A high quality dog blanket can help, too – especially if your dog has a kennel or crate outside. Your dog will snuggle under it, or push it aside, just as you might do with a quilt, helping to keep the perfect temperature throughout the night.
Note: only very hardy breeds can cope with an outdoor crate or kennel in the winter, even if it is fully weatherproofed.
What happens if dogs get too cold?
The main signs that your dog is too cold are shivering and whimpering. A dog who is shivering should be wrapped in a blanket and taken somewhere warm as soon as possible. That will usually do the trick.
If a frail or small dog is too cold, it can become ill. The cold lowers their immunity, giving diseases the chance to gain a foothold. If, during cold weather, your dog is constantly sneezing or has discharge from the eyes and/or nose, it could be a sign of dog cold or dog flu, canine influenza or other illnesses.
Dogs with hypothermia
Although highly unusual, it is possible for a dog to suffer hypothermia. This is when its body temperature has fallen from the normal range of around 38°C to 39°C (101°F to 102.5°F) to 37°C (99°F) or lower. Such a plummet in temperature can prove fatal, even if you manage to get your dog quickly back to a warm spot.

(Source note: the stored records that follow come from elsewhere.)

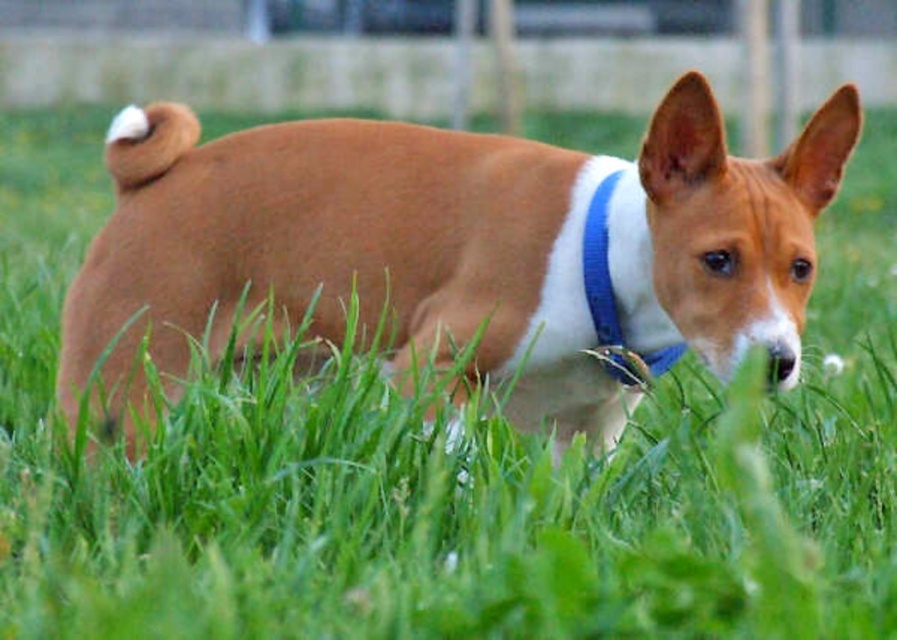
What do you see at coordinates (451, 253) in the screenshot?
I see `brown smooth dog at center` at bounding box center [451, 253].

Is brown smooth dog at center thinner than blue fabric neckband at center?

No, brown smooth dog at center is not thinner than blue fabric neckband at center.

Measure the distance between brown smooth dog at center and camera.

The distance of brown smooth dog at center from camera is 7.27 feet.

The image size is (897, 640). I want to click on brown smooth dog at center, so click(x=451, y=253).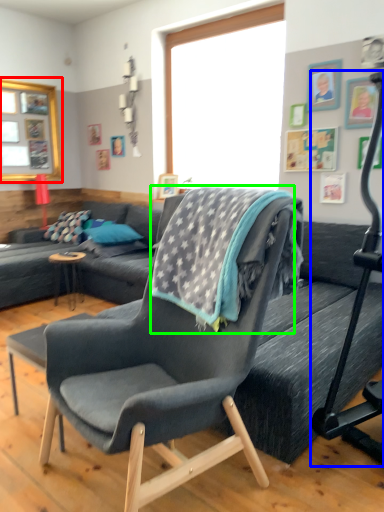
Question: Considering the real-world distances, which object is farthest from window screen (highlighted by a red box)? baby carriage (highlighted by a blue box) or blanket (highlighted by a green box)?

Choices:
 (A) baby carriage
 (B) blanket

Answer: (A)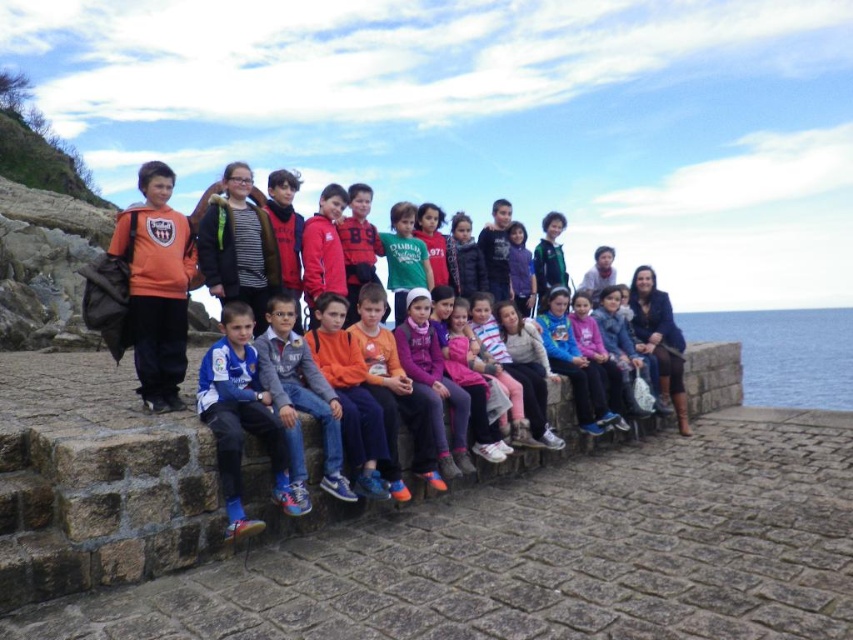
Does orange fleece jacket at left appear on the left side of blue water at lower right?

Correct, you'll find orange fleece jacket at left to the left of blue water at lower right.

Who is shorter, orange fleece jacket at left or blue water at lower right?

With less height is orange fleece jacket at left.

Who is more distant from viewer, (181, 289) or (808, 312)?

The point (808, 312) is more distant.

What are the coordinates of `orange fleece jacket at left` in the screenshot? It's located at (157, 285).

You can tell if your dog has hypothermia, or is in danger of succumbing, by watching how it behaves. The symptoms include lethargy or sleepiness, clumsy movements, stiff limbs or breathing difficulties.
Prevention is the only remedy here. Know your dog, know their physical limitations, and use your judgement to prevent putting the dog in an environment that might mean your dog is too cold and could thus lead to hypothermia.
Dogs with frost bite
Frostbite is another cold weather risk. In extreme cold, a warm-blooded animal’s body protects its vital organs, redirecting blood flow there. This means that extremities such as ears, noses, tails and paws are at risk of freezing. If any of those parts of the body is bright red or black, your dog could be suffering from frostbite and should be warmed up immediately.
If your dog’s ears, tail or tail feel ‘like ice’ when you hold them, it’s probably time to cut the walk short and head indoors.
In general, if you feel cold outside, in spite of your coat, hat and gloves, your dog will be feeling the cold pinch too. Common sense plays a big part when trying to tell if your dog is too cold in the winter, and an animal as intelligent as a dog will certainly let you know if the cold weather is making it feel uncomfortable.